Wing defenders like Andre Iguodala and Klay Thompson stand a good chance to disrupt the effectiveness, if not of LeBron's drive-and-kick game, then of the finishing at the end of those sequences. Draymond Green might also be able to slow James down, and underrated defender Stephen Curry has shown he can initiate a lot of trouble in traffic.

Westbrook laughs when asked if Curry is an underrated defender; Durant says "he doesn't guard the best point guards" pic.twitter.com/IaDrcFLkRo

If the Cavs can’t get their offence going, it’s hard to see them winning with defence. They can roll out something like a James-Dellavedova-Thompson-Iman Shumpert based line-up, they could try to dust off Timofey Mozgov, but none of that worked in the long run last year, and it’s even harder to imagine it working now after they’ve ignored it all play-offs.

And that’s really the key for the Warriors. Kevin Durant’s superman defensive act had them on the ropes a round ago, but LeBron isn’t quite a three-point-shooting confidence-shredder in that way. He’s a linebacker, keeping the team’s shape, covering for other’s weaknesses, denying entry into the middle. Not sticking his nightmare arms out across the entire three-point line and smothering the daylight.

Golden State should be able to get their points, at least if they don’t go through any poorly timed shooting slumps.

Which is possible. Iguodala is streaky in the best of times, as is Green (especially these play-offs). Harrison Barnes has been a ghost. If the Curry-Thompson spigot runs dry, it’s been pretty hard lately for the Warriors to juice offence out of other parts of the team. Green has done an admirable job running point forward and initiating offence here and there and they run some interesting mid-range sets through Shaun Livingston, but let’s be real – their bread and butter is Curry’s warping of lanes and space with his ball handling, initiating the team’s whirring passing scheme and threes going in. If they struggle to keep that machine humming (as they did throughout the OKC series) they are vulnerable.

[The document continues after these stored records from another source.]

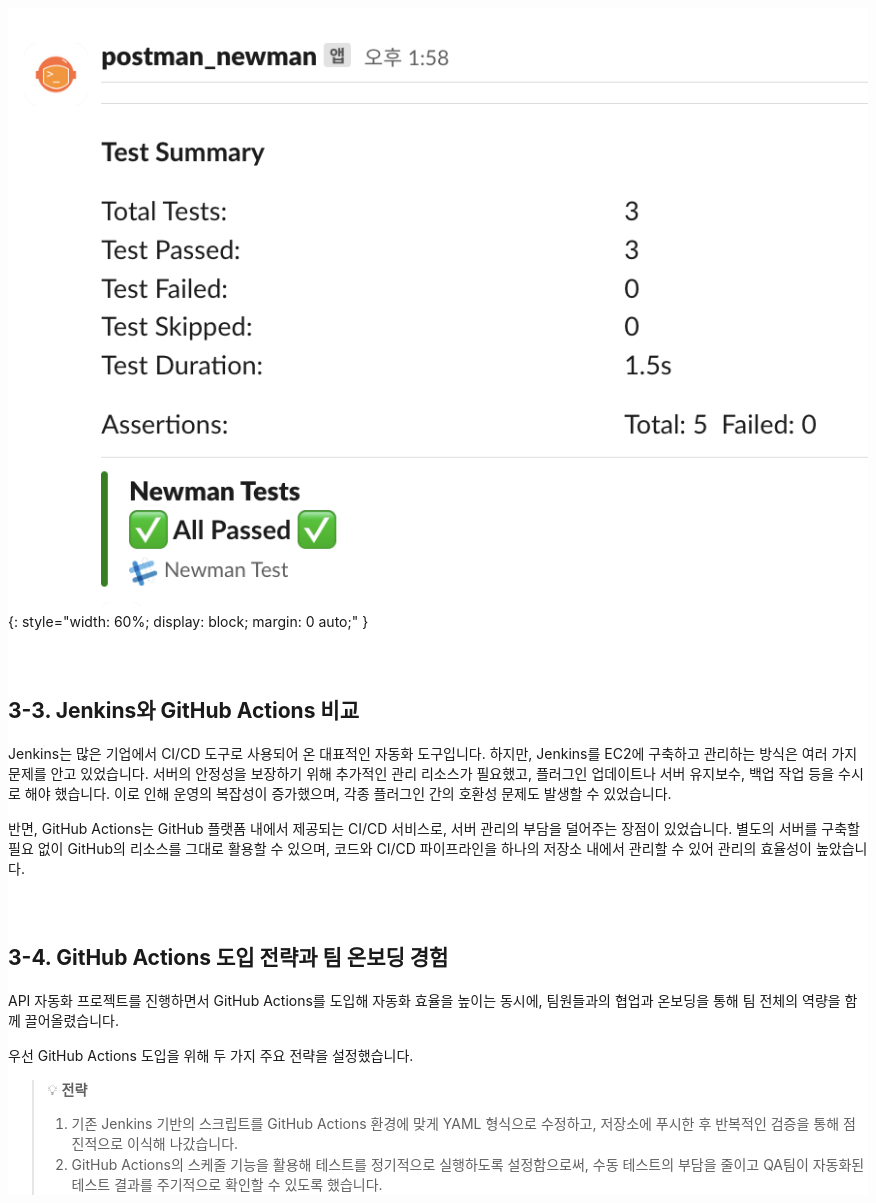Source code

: ![slack 알림](/img/2025-06-02-qa-automation-environment/newman_1.png)
{: style="width: 60%; display: block; margin: 0 auto;" }

<br>

## 3-3. Jenkins와 GitHub Actions 비교
Jenkins는 많은 기업에서 CI/CD 도구로 사용되어 온 대표적인 자동화 도구입니다. 하지만, Jenkins를 EC2에 구축하고 관리하는 방식은 여러 가지 문제를 안고 있었습니다. 서버의 안정성을 보장하기 위해 추가적인 관리 리소스가 필요했고, 플러그인 업데이트나 서버 유지보수, 백업 작업 등을 수시로 해야 했습니다. 이로 인해 운영의 복잡성이 증가했으며, 각종 플러그인 간의 호환성 문제도 발생할 수 있었습니다.

반면, GitHub Actions는 GitHub 플랫폼 내에서 제공되는 CI/CD 서비스로, 서버 관리의 부담을 덜어주는 장점이 있었습니다. 별도의 서버를 구축할 필요 없이 GitHub의 리소스를 그대로 활용할 수 있으며, 코드와 CI/CD 파이프라인을 하나의 저장소 내에서 관리할 수 있어 관리의 효율성이 높았습니다.

<br>

## 3-4. GitHub Actions 도입 전략과 팀 온보딩 경험
API 자동화 프로젝트를 진행하면서 GitHub Actions를 도입해 자동화 효율을 높이는 동시에, 팀원들과의 협업과 온보딩을 통해 팀 전체의 역량을 함께 끌어올렸습니다.

우선 GitHub Actions 도입을 위해 두 가지 주요 전략을 설정했습니다.

> 💡 **전략**  
> 1. 기존 Jenkins 기반의 스크립트를 GitHub Actions 환경에 맞게 YAML 형식으로 수정하고, 저장소에 푸시한 후 반복적인 검증을 통해 점진적으로 이식해 나갔습니다.
> 2. GitHub Actions의 스케줄 기능을 활용해 테스트를 정기적으로 실행하도록 설정함으로써, 수동 테스트의 부담을 줄이고 QA팀이 자동화된 테스트 결과를 주기적으로 확인할 수 있도록 했습니다.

That’s why Cleveland’s best bet is to just keep doing what they’ve been doing and focus on making Golden State outgun them. If they get supernova’d by Curry, there’s just not really going to be anything they can do about that. But there’s a very good chance over the course of seven games Golden State will be cold or out of sorts long enough for the offensive-minded Cavs to be better four times. They’ve definitely been good enough throughout the play-offs to prove that.

Ironically, if the Warriors can’t click into gear, they could consider trying to slow things down and muck it up in some games. They won three relatively ugly ones in a row against the Thunder, rattling them defensively and getting just enough of those fiery streaks to grit out a victory.

They won’t want to resort to that kind of game, but if they have to do it to win, they’ve shown they can.

Which might be their biggest advantage in these Finals. They have a few more functional identities than the Cavs, a bit more shapes they can take when the going gets tough.

Cleveland have reached this new level through unrelenting firepower, and they should try to break the Warriors under it. But they simply might not be able to.

Either Cleveland or Golden State can win this series on Plan As. But if it turns on Plan Bs, it’s harder to see the Cavs getting to four wins.

For that reason, it’s Warriors in 7.